Not in things, but in the possession of the Lord Himself is the source, the cause of Christian gratitude. This being the case in the life of every Christian, he can rejoice and be thankful in all circumstances of life. By faith he then believes and knows that God is Cod, that He alone has all things in His hand: that prosperity and adversity, joy and sorrow, life and death come from Him. Then, too, he knows that God, Who is the God of love, works all things together for the salvation of His children. Then nothing can harm us, then all things are for our sakes and we have joy and peace for evermore.
Then, when the year is crowned with God’s goodness, and His paths drop fatness, and the little hills rejoice on every side, and pastures are clothed with flocks, the valleys also covered with corn, and we hear their voices shouting and singing, we, too, will rejoice and sing. But our rejoicing will not be in them, but with them — in God! Voices they will be, calling us to task—the task of praising God.
“Thy bountiful care what tongue can recite?
It breathes in the air, it shines in the light:
It streams from the hills, it descends to the plain,
And sweetly distills in the dew and the rain.”
Its Only Possibility:
It is evident that thanksgiving cannot be legislated and thus become a national grace.

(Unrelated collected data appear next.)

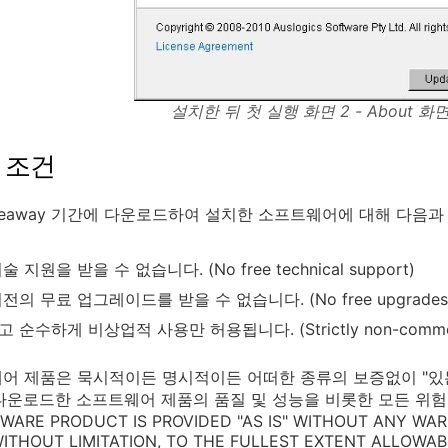
설치한 뒤 첫 실행 화면 2 - About 
 조건
veaway 기간에 다운로드하여 설치한 소프트웨어에 대해 다음과
 지원을 받을 수 없습니다. (No free technical support)
의 무료 업그레이드를 받을 수 없습니다. (No free upgrades to f
 순수하게 비상업적 사용만 허용됩니다. (Strictly non-commerc
어 제품은 묵시적이든 명시적이든 어떠한 종류의 보증없이 "있는 그
다운로드한 소프트웨어 제품의 품질 및 성능을 비롯한 모든 위험
TWARE PRODUCT IS PROVIDED "AS IS" WITHOUT ANY WAR
 WITHOUT LIMITATION, TO THE FULLEST EXTENT ALLOWA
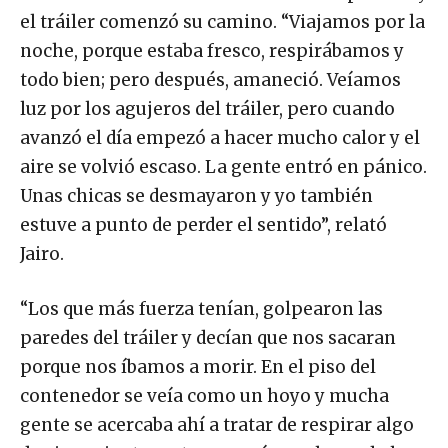
el tráiler comenzó su camino. “Viajamos por la
noche, porque estaba fresco, respirábamos y
todo bien; pero después, amaneció. Veíamos
luz por los agujeros del tráiler, pero cuando
avanzó el día empezó a hacer mucho calor y el
aire se volvió escaso. La gente entró en pánico.
Unas chicas se desmayaron y yo también
estuve a punto de perder el sentido”, relató
Jairo.
“Los que más fuerza tenían, golpearon las
paredes del tráiler y decían que nos sacaran
porque nos íbamos a morir. En el piso del
contenedor se veía como un hoyo y mucha
gente se acercaba ahí a tratar de respirar algo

Thanksgiving is purely an act of divine grace. Natural man is unthankful! So unthankful is he that even the greatest abundance of riches will never attune his heart to true gratitude. At best the joy and praise of natural man, on his day of thanksgiving, is nothing but pagan worship of material things and self. He does not rejoice in God, but he rejoices only in things which he possesses apart from the fellowship and communion with God. His praise is nothing but priding himself on his own skill and success.
The only way to true gratitude is by learning the depth of our own misery and the glory of our redemption in Christ. This is only possible by grace. When touched and changed by that grace all sinful pride will vanish. When, by the regenerating power of that grace, our minds have been enlightened we shall clearly see that we have nothing to boast and have every reason for shame. Then we shall see that we have only been successful in corrupting and polluting our ways before God and making ourselves the just objects of His wrath and holy indignation. Then too, we shall clearly understand that the many material gifts, which we receive day by day, are not grace, but are a curse, since by their receipt we prove before God and all the world that we are totally depraved and use all things in the service of sin and in enmity against God.
Thus, having learned our misery, and then having found grace in the blood of Christ, our boasting will be in God only. God is then for us the Source and Fount of all blessings. It is His grace that turns all things to our profit. It is He who gives life through death.
To Him shall be our praise! His glories we shall sing! For us every day will be Thanksgiving Day, even throughout the endless ages of eternity.